Goal of the exercise
How would you rewrite the paragraph beginning "One problem with using a non-conformant" in the mailing-list reply below as a short list that keeps its main facts?

-- start of Text passage --

RE: Invalid code points

From: Phillips, Addison (addison@amazon.com)
Date: Mon Jun 01 2009 - 09:56:13 CDT

  • Next message: Mark Crispin: "RE: Invalid code points"

    Uh... the IETF does not define UTF-8. The Unicode Consortium does. But even if you want to build on the IETF documents, RFC 3629 was published six years ago. Basing a new implementation on something published 11 years ago and obsolete the last six years? Not a good idea.

    One problem with using a non-conformant UTF-8-like encoding to transmit non-textual data is that other processes probably are sensitive to the proper formulation of UTF-8. Such a process might reinterpret the data using another character encoding or otherwise stop processing it as an error (or security risk).

    Besides, there are many fine transfer encoding syntaxes available for transmitting binary data that don't involve pretending that the data is text.

    Addison Phillips
    Globalization Architect -- Lab126

    Internationalization is not a feature.
    It is an architecture.

    > -----Original Message-----
    > From: unicode-bounce@unicode.org [mailto:unicode-bounce@unicode.org]
    > On Behalf Of Hans Aberg
    > Sent: Monday, June 01, 2009 12:22 AM
    > To: Doug Ewell
    > Cc: Unicode Mailing List
    > Subject: Re: Invalid code points
    >
    > On 1 Jun 2009, at 00:25, Doug Ewell wrote:
    >
    > >> I think also strictly speaking there are two UTF-8s: one which
    > does
    > >> not have the integer limitations that are used in Unicode. This
    > >> could be used to convert integers sequences into byte sequences
    > >> which then do not have Unicode character interpretation.

-- end of Text passage --
-- start of Dataset entries --

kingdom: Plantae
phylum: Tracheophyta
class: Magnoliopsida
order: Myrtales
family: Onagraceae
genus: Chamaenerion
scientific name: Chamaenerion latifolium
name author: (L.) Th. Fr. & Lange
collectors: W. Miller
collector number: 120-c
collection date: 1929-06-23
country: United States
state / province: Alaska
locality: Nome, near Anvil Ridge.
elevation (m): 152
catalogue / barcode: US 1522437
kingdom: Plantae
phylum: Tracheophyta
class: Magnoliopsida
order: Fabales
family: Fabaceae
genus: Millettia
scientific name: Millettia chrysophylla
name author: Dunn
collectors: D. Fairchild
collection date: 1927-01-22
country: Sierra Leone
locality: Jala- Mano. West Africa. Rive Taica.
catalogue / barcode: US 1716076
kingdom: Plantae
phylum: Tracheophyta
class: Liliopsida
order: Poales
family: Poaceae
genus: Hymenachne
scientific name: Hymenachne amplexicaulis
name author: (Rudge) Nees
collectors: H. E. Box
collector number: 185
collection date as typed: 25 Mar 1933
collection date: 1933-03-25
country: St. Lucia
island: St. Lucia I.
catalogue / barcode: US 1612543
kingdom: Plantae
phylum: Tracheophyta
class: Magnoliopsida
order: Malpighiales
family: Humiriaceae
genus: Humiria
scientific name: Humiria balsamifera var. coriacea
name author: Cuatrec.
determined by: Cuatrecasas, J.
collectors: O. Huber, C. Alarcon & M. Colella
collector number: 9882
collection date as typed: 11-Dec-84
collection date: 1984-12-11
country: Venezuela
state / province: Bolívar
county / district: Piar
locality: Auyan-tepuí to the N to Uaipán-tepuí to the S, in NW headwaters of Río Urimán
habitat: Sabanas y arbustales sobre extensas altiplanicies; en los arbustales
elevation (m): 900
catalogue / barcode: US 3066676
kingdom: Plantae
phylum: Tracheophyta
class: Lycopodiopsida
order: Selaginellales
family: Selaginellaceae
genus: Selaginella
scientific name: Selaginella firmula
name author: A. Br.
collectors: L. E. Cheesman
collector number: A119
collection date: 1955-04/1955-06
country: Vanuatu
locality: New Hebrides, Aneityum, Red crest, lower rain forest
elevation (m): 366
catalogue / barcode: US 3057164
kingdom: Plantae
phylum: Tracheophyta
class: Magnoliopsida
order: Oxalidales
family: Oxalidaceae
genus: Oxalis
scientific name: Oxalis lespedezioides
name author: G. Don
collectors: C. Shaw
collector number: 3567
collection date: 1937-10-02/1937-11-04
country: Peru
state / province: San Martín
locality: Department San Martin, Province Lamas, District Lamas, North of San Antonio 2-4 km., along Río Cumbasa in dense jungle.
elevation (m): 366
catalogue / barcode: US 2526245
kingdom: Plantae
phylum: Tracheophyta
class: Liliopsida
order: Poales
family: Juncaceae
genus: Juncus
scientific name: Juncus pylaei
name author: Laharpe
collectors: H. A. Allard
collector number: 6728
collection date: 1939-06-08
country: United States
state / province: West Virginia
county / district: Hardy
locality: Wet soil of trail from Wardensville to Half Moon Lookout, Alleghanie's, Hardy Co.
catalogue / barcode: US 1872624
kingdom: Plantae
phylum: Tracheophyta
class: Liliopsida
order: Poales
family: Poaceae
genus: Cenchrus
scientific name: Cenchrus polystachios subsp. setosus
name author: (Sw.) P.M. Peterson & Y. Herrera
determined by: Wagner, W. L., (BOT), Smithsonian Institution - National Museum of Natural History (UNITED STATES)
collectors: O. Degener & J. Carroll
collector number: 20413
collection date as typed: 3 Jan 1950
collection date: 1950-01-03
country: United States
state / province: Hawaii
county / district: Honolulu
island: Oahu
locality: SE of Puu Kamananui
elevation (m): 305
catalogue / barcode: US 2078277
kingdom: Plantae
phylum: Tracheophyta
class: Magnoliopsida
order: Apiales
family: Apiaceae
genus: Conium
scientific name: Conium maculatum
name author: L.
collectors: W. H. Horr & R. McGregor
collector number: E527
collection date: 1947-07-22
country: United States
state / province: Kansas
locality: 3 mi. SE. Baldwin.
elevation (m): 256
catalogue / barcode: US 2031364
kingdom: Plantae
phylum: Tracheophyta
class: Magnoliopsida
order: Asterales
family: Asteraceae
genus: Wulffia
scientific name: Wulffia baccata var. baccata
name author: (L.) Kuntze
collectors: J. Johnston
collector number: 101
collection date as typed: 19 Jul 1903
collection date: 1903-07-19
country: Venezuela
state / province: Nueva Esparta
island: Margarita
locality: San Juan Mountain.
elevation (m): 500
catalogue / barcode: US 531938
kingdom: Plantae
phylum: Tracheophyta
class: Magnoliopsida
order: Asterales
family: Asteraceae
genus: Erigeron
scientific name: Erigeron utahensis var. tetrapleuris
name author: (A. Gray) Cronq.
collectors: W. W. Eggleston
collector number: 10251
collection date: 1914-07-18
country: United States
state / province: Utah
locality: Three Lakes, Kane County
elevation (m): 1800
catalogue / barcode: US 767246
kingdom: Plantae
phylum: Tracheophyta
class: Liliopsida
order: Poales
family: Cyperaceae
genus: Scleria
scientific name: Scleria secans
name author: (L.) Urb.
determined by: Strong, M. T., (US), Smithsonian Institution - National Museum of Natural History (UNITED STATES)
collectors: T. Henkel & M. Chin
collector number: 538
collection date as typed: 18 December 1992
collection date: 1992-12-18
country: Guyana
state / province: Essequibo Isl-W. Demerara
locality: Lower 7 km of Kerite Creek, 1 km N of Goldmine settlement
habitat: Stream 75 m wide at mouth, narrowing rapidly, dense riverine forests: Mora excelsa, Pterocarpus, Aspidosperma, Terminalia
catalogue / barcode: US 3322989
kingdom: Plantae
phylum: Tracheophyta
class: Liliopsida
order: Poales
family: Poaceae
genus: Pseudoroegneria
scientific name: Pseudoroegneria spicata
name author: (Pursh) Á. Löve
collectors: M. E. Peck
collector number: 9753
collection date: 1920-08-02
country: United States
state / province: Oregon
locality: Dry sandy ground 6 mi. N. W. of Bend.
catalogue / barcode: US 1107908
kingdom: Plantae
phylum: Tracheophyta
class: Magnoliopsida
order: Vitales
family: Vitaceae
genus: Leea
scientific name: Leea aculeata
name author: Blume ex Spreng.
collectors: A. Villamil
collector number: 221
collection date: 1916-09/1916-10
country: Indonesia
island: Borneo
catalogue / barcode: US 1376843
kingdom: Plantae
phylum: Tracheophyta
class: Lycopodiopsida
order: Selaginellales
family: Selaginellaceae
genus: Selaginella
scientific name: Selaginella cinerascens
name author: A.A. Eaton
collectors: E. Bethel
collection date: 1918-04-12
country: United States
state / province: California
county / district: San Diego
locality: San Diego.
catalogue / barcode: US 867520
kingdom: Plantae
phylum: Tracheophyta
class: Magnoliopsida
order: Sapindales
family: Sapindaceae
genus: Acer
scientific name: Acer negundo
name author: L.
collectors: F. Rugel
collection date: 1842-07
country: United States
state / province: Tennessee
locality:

-- end of Dataset entries --

Result of this task
- Sending non-textual data in a non-conformant, UTF-8-like encoding causes a problem.
- Other processes are probably sensitive to correctly formed UTF-8.
- Such a process might reinterpret the data using another character encoding.
- Or it might stop processing the data as an error or security risk.